== Segment start ==
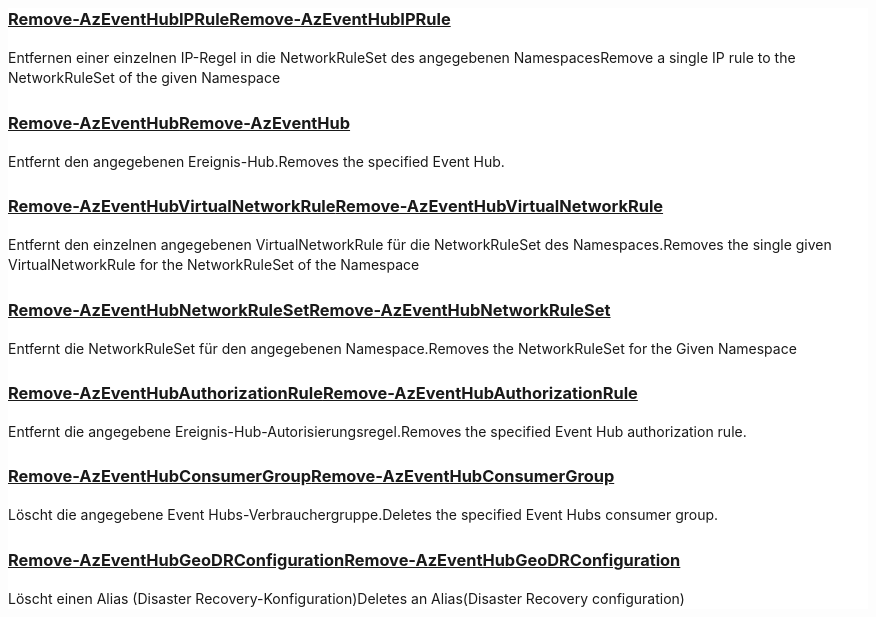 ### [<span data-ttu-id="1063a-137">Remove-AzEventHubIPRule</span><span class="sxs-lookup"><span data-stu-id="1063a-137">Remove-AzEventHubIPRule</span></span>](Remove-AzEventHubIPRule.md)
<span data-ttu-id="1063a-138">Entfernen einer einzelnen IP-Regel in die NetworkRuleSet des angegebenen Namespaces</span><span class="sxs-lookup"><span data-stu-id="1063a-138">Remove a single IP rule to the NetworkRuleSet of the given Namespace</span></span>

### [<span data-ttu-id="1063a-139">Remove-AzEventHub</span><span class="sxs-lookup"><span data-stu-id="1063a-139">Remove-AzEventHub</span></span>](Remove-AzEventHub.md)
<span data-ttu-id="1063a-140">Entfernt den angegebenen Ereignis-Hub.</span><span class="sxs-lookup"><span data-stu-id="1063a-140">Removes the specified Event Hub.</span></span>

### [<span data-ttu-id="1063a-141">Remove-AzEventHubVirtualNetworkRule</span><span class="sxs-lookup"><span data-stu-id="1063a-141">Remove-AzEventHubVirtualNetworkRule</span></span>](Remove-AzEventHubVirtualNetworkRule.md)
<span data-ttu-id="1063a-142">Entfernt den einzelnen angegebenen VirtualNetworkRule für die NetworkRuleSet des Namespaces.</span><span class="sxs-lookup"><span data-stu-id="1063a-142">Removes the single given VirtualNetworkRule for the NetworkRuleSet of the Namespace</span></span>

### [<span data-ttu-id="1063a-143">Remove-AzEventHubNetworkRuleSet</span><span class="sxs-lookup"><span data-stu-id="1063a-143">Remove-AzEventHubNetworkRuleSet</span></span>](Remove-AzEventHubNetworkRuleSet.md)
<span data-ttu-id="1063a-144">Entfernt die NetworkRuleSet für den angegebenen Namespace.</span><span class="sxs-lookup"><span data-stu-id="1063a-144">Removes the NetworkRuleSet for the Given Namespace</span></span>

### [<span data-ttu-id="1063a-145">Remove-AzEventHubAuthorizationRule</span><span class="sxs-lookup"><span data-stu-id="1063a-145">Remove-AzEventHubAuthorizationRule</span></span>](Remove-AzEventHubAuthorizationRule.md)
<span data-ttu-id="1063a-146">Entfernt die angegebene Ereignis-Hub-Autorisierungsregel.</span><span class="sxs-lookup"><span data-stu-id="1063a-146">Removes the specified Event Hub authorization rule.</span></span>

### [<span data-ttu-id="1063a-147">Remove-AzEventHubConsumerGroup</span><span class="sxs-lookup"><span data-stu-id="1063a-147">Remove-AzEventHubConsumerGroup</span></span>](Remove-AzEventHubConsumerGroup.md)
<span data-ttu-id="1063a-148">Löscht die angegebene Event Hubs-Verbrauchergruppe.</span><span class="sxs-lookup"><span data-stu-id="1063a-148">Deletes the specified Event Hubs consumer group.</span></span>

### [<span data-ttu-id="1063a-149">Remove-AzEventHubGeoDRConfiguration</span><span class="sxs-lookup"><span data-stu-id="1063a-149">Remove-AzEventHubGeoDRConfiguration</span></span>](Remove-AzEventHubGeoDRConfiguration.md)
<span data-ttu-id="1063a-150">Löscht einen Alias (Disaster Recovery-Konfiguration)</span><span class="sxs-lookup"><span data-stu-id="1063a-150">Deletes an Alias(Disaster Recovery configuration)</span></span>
== Segment end ==
== Segment start ==
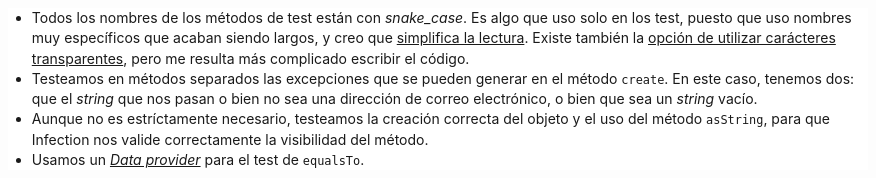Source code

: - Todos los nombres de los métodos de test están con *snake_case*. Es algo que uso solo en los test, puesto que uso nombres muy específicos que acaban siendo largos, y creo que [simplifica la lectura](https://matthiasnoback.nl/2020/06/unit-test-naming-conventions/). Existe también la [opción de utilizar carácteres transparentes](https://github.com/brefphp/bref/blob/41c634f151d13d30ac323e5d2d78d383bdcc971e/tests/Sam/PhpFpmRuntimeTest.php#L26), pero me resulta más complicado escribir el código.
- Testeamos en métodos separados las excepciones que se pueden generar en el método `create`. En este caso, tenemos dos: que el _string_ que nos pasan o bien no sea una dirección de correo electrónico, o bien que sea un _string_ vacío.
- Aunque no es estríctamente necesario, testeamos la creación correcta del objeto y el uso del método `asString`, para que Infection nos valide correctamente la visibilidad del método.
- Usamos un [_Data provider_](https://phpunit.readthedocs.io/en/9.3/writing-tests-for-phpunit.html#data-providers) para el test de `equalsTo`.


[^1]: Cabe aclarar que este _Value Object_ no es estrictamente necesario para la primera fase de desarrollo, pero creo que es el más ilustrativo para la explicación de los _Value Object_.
== Segment end ==
● **Brief**
All lines with the word "métodos" should be copied from the material above.

● **Response to this exercise**
: - Todos los nombres de los métodos de test están con *snake_case*. Es algo que uso solo en los test, puesto que uso nombres muy específicos que acaban siendo largos, y creo que [simplifica la lectura](https://matthiasnoback.nl/2020/06/unit-test-naming-conventions/). Existe también la [opción de utilizar carácteres transparentes](https://github.com/brefphp/bref/blob/41c634f151d13d30ac323e5d2d78d383bdcc971e/tests/Sam/PhpFpmRuntimeTest.php#L26), pero me resulta más complicado escribir el código.
- Testeamos en métodos separados las excepciones que se pueden generar en el método `create`. En este caso, tenemos dos: que el _string_ que nos pasan o bien no sea una dirección de correo electrónico, o bien que sea un _string_ vacío.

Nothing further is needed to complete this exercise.